# Work request:
Leave out the pictures and output the data verbatim.
**********
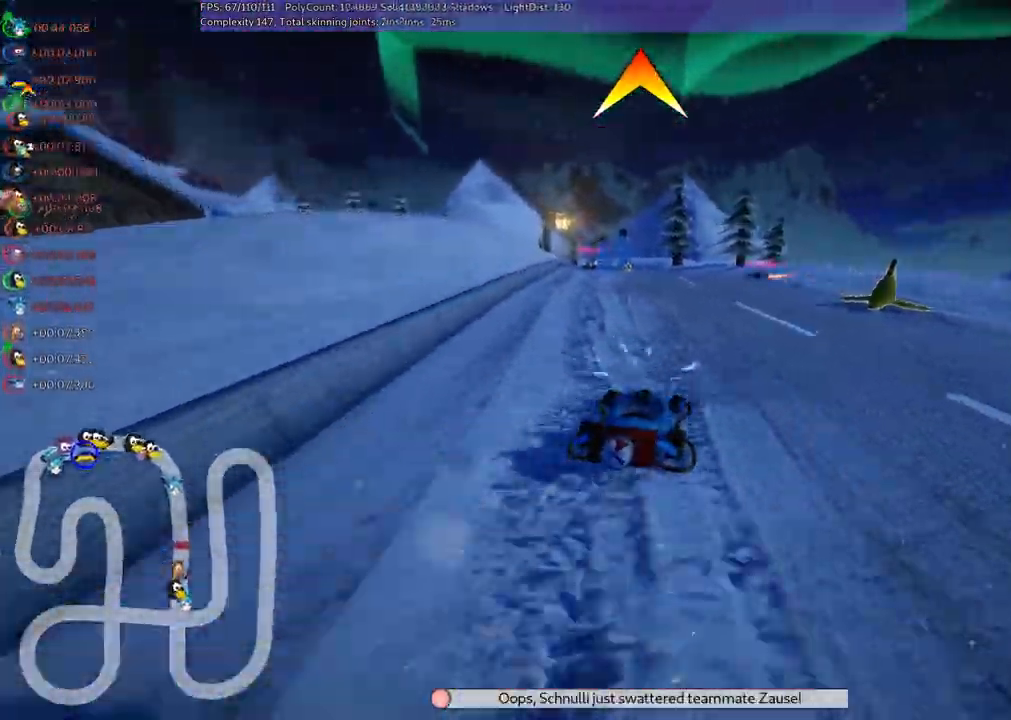
{"keys": ["left", "m", "right", "up"]}
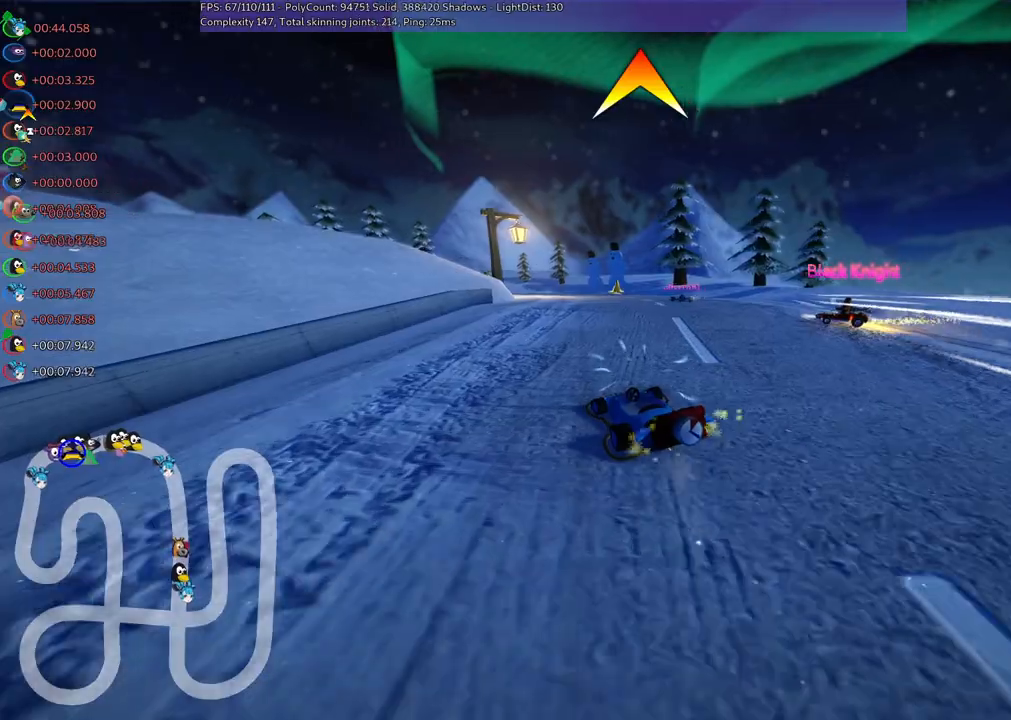
{"keys": ["m", "right", "up"]}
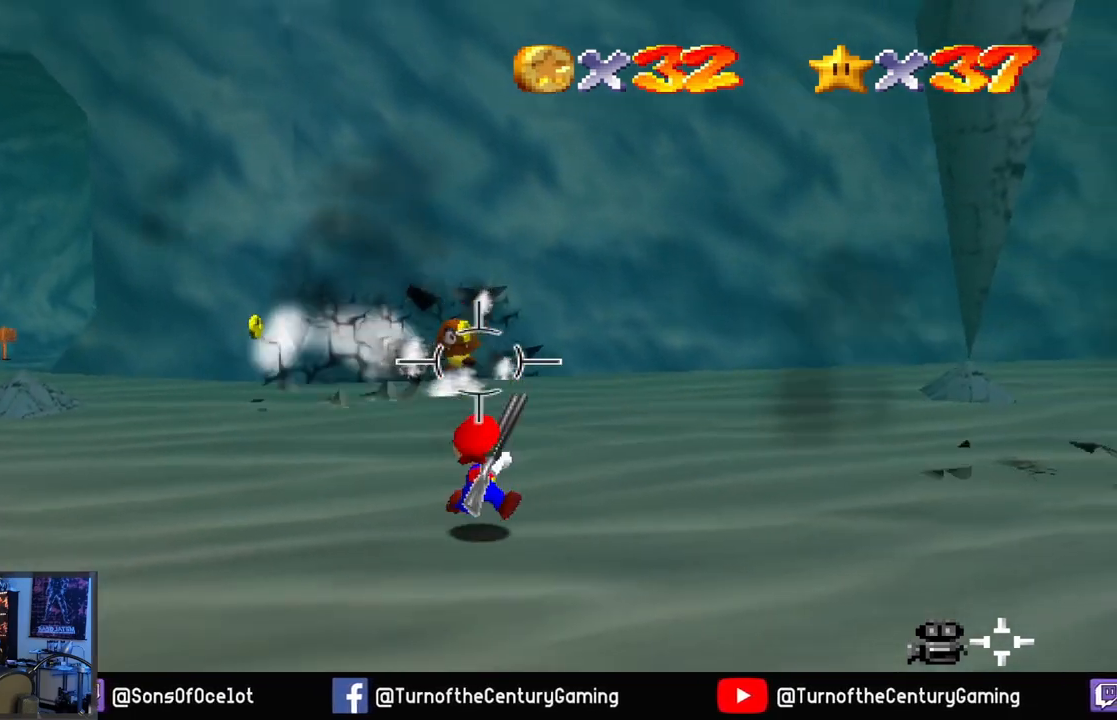
Gameplay with a controller (Xbox layout); each line is a JSON object with the inputs held at the frame after it. "events" lists button and stick changes between this image and that frame as [ms after this image, input, new state], when the widget could be followed in between.
{"buttons": [], "left_stick": "down-right", "right_stick": "center", "events": [[33, "L1", "up"], [200, "left_stick", "right"], [500, "left_stick", "down-right"]]}
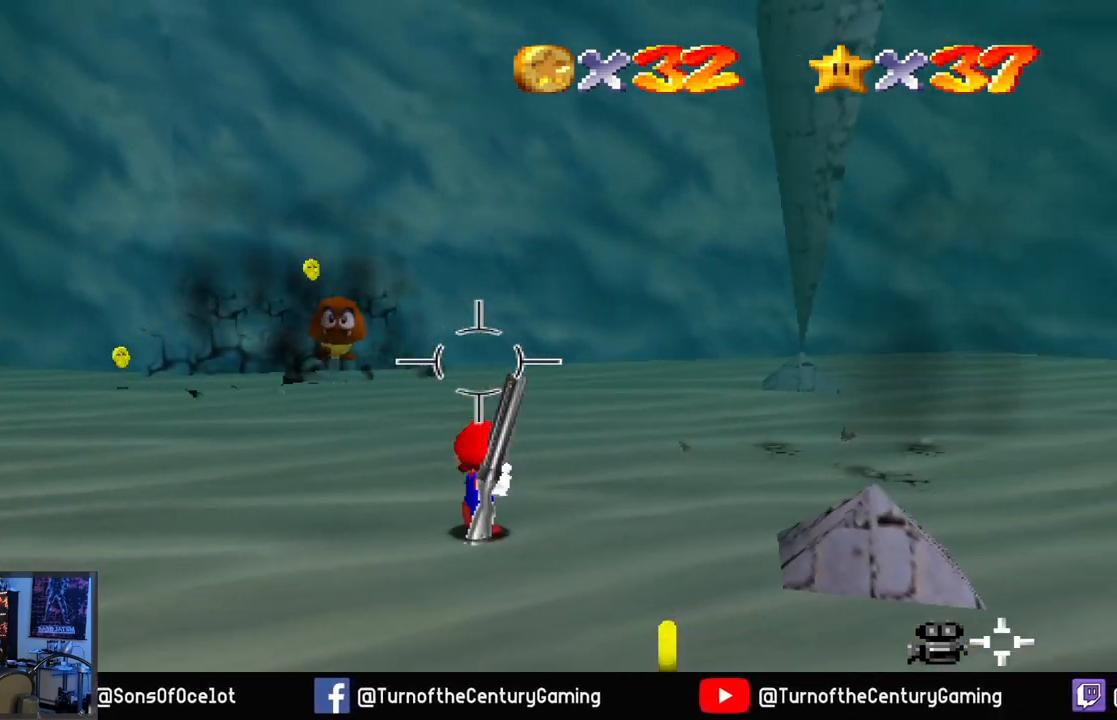
{"buttons": [], "left_stick": "down-right", "right_stick": "center", "events": [[134, "left_stick", "down"], [467, "left_stick", "down-right"]]}
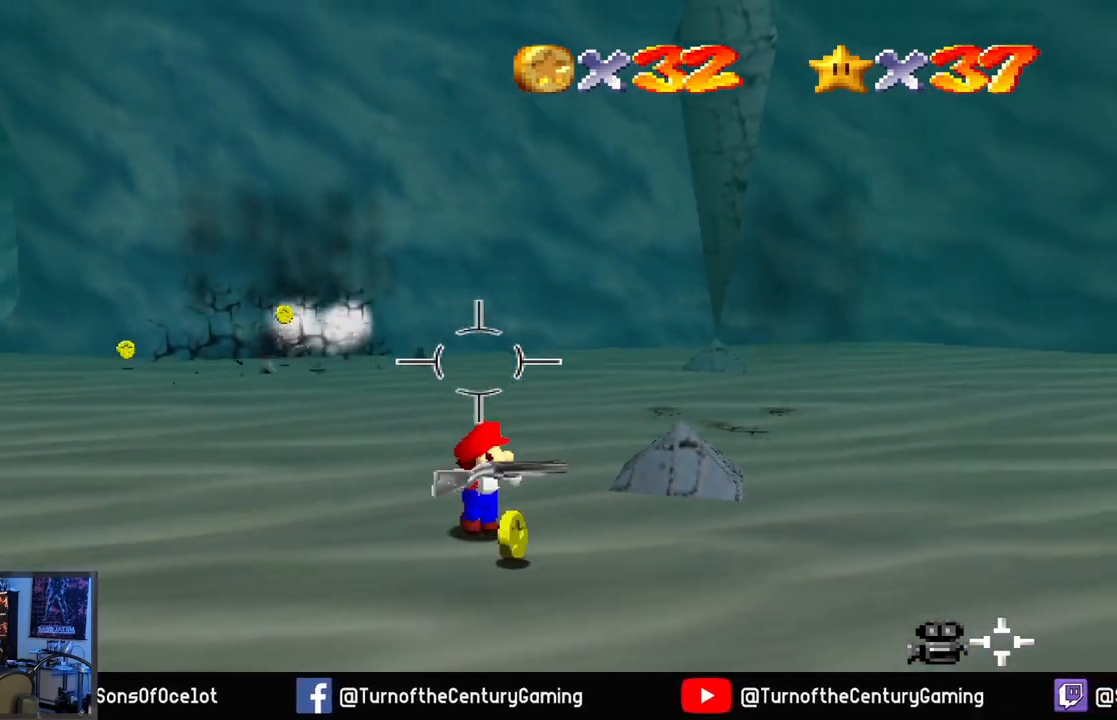
{"buttons": [], "left_stick": "up-right", "right_stick": "up", "events": [[200, "right_stick", "up"], [233, "left_stick", "up-right"]]}
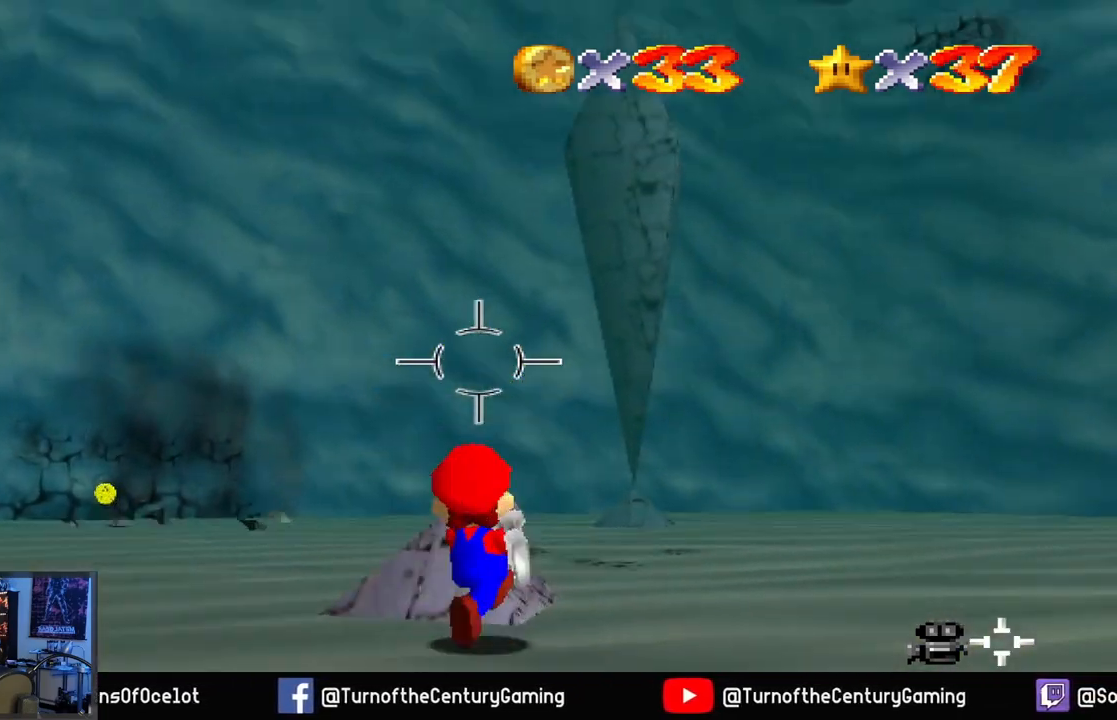
{"buttons": [], "left_stick": "up", "right_stick": "center", "events": [[100, "left_stick", "right"], [184, "right_stick", "center"], [250, "left_stick", "down-right"], [267, "L1", "down"], [467, "L1", "up"], [484, "left_stick", "up"]]}
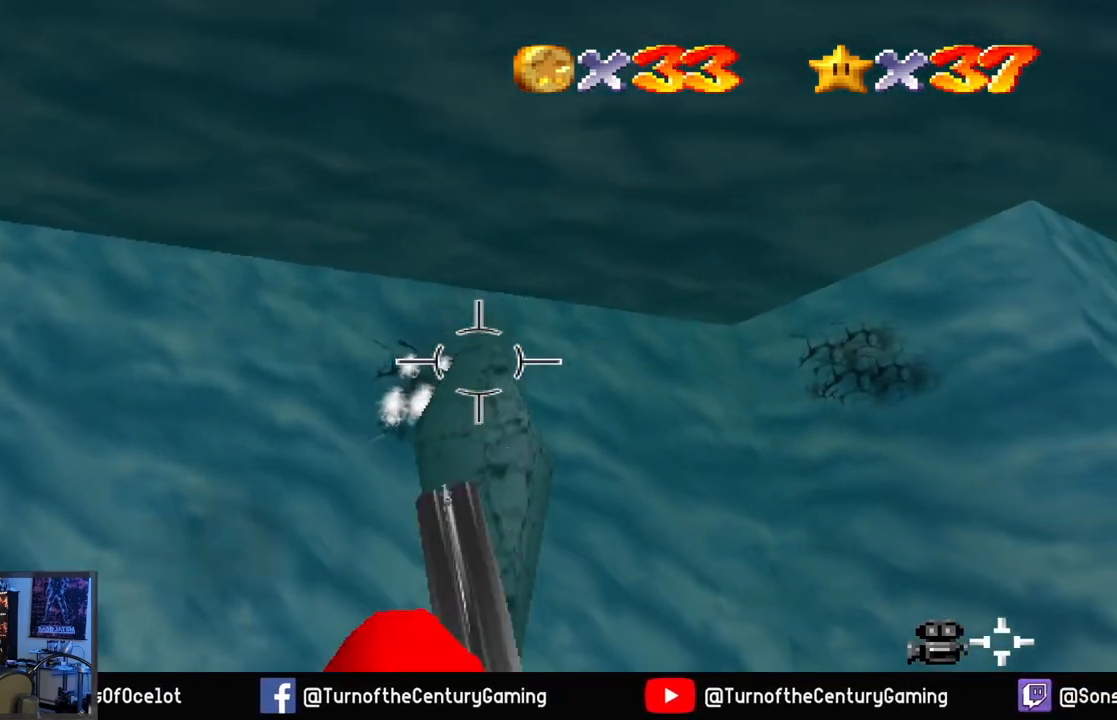
{"buttons": [], "left_stick": "up", "right_stick": "center", "events": [[267, "right_stick", "down"], [483, "right_stick", "center"]]}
**********
# Answer for the task:
{"keys": ["left", "m", "right", "up"]}
{"keys": ["m", "right", "up"]}
Gameplay with a controller (Xbox layout); each line is a JSON object with the inputs held at the frame after it. "events" lists button and stick changes between this image and that frame as [ms after this image, input, new state], when the widget could be followed in between.
{"buttons": [], "left_stick": "down-right", "right_stick": "center", "events": [[33, "L1", "up"], [200, "left_stick", "right"], [500, "left_stick", "down-right"]]}
{"buttons": [], "left_stick": "down-right", "right_stick": "center", "events": [[134, "left_stick", "down"], [467, "left_stick", "down-right"]]}
{"buttons": [], "left_stick": "up-right", "right_stick": "up", "events": [[200, "right_stick", "up"], [233, "left_stick", "up-right"]]}
{"buttons": [], "left_stick": "up", "right_stick": "center", "events": [[100, "left_stick", "right"], [184, "right_stick", "center"], [250, "left_stick", "down-right"], [267, "L1", "down"], [467, "L1", "up"], [484, "left_stick", "up"]]}
{"buttons": [], "left_stick": "up", "right_stick": "center", "events": [[267, "right_stick", "down"], [483, "right_stick", "center"]]}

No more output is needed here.